BEGIN THE INPUT

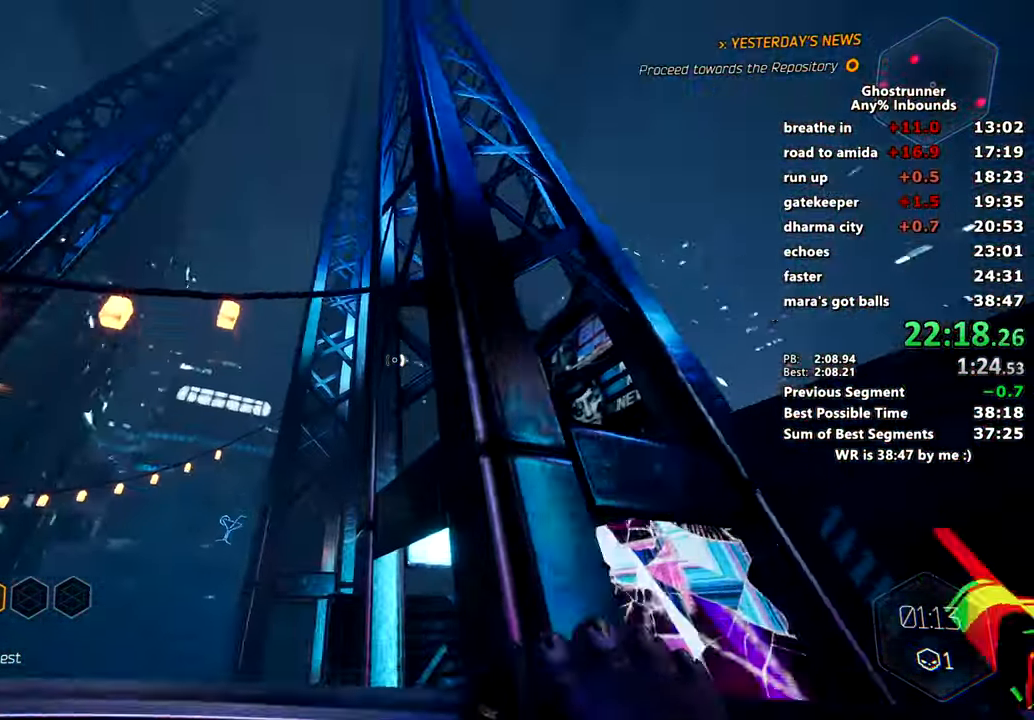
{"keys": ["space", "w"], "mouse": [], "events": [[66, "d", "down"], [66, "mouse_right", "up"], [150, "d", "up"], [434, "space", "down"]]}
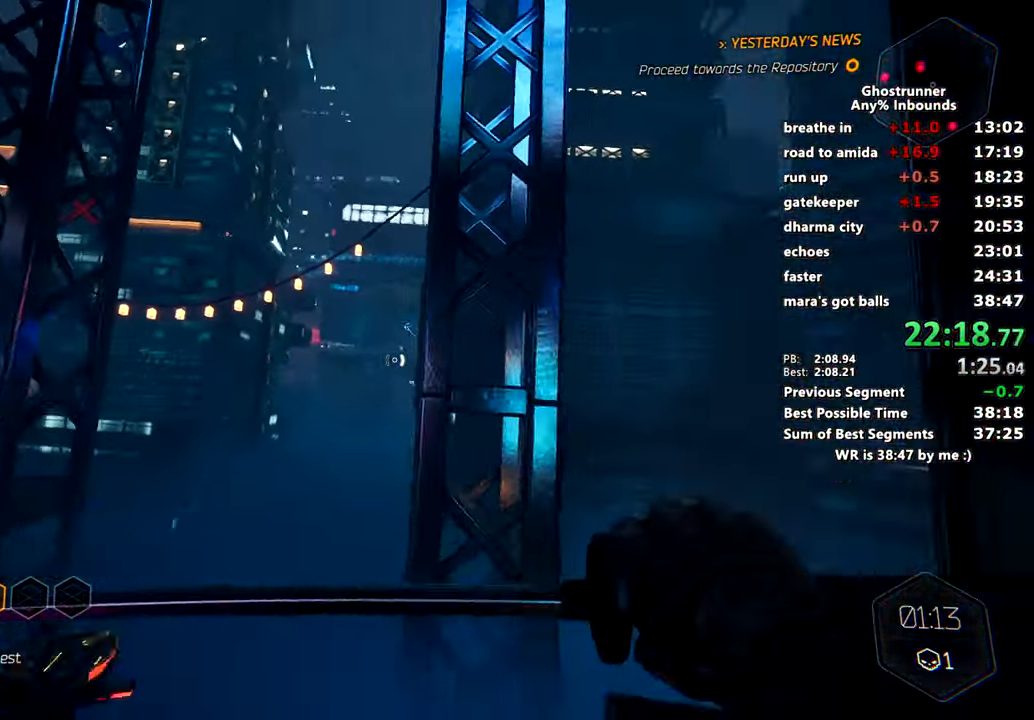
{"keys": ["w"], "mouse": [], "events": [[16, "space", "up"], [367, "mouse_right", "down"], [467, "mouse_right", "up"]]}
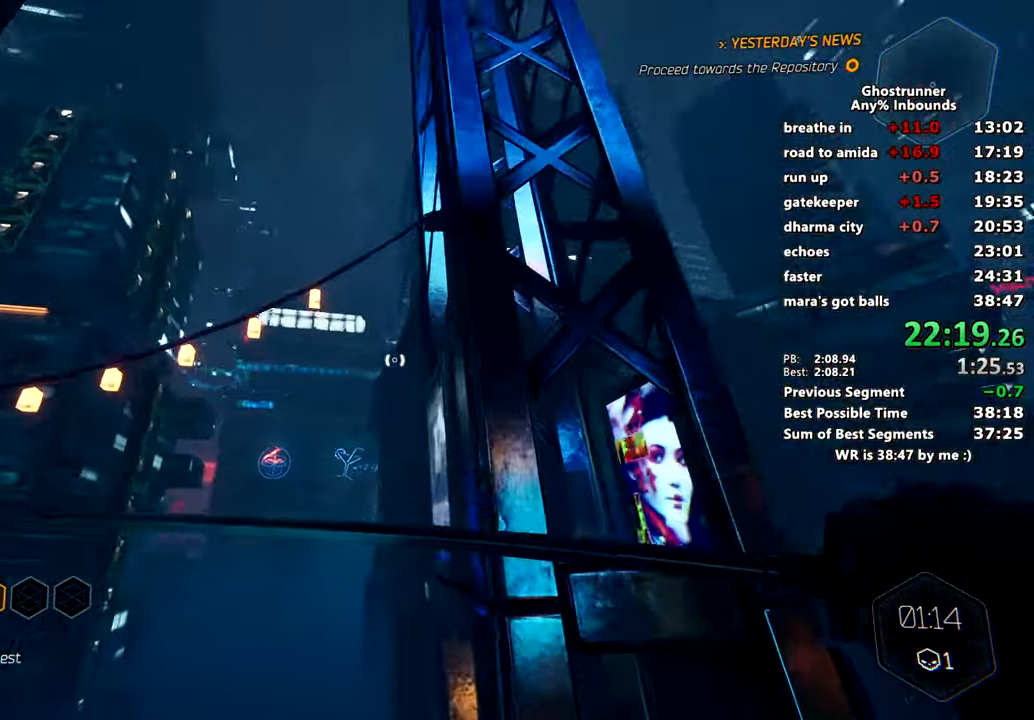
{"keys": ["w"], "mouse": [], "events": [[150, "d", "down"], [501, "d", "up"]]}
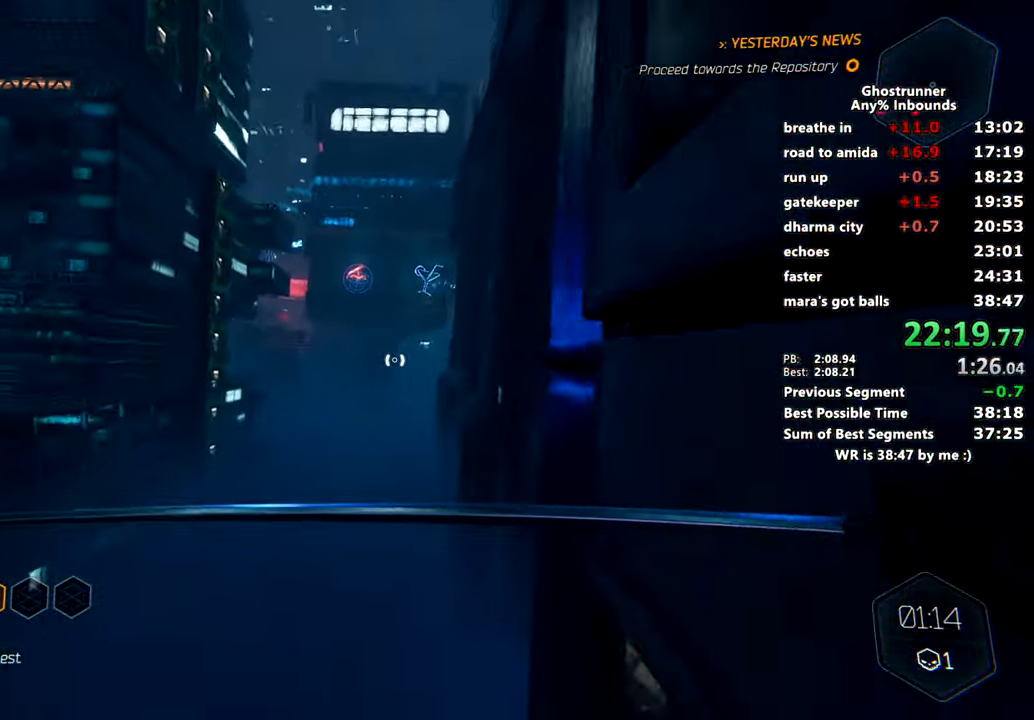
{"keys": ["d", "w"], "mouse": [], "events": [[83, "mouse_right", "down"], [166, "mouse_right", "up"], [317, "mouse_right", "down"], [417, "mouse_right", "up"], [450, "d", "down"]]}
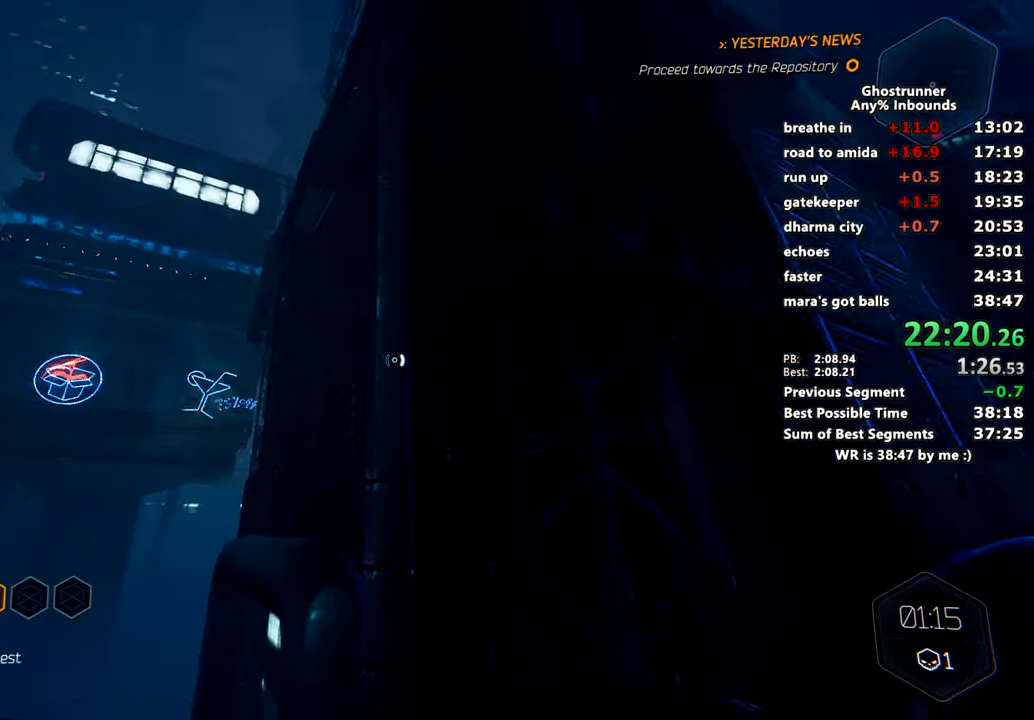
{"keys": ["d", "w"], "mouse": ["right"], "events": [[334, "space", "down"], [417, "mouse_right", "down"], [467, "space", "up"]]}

END THE INPUT

> [DESCRIPTION OF THE TASK] What lines of the data include the word "space"? Copy each of them.

> [SOLUTION FOR THIS PROBLEM]
{"keys": ["space", "w"], "mouse": [], "events": [[66, "d", "down"], [66, "mouse_right", "up"], [150, "d", "up"], [434, "space", "down"]]}
{"keys": ["w"], "mouse": [], "events": [[16, "space", "up"], [367, "mouse_right", "down"], [467, "mouse_right", "up"]]}
{"keys": ["d", "w"], "mouse": ["right"], "events": [[334, "space", "down"], [417, "mouse_right", "down"], [467, "space", "up"]]}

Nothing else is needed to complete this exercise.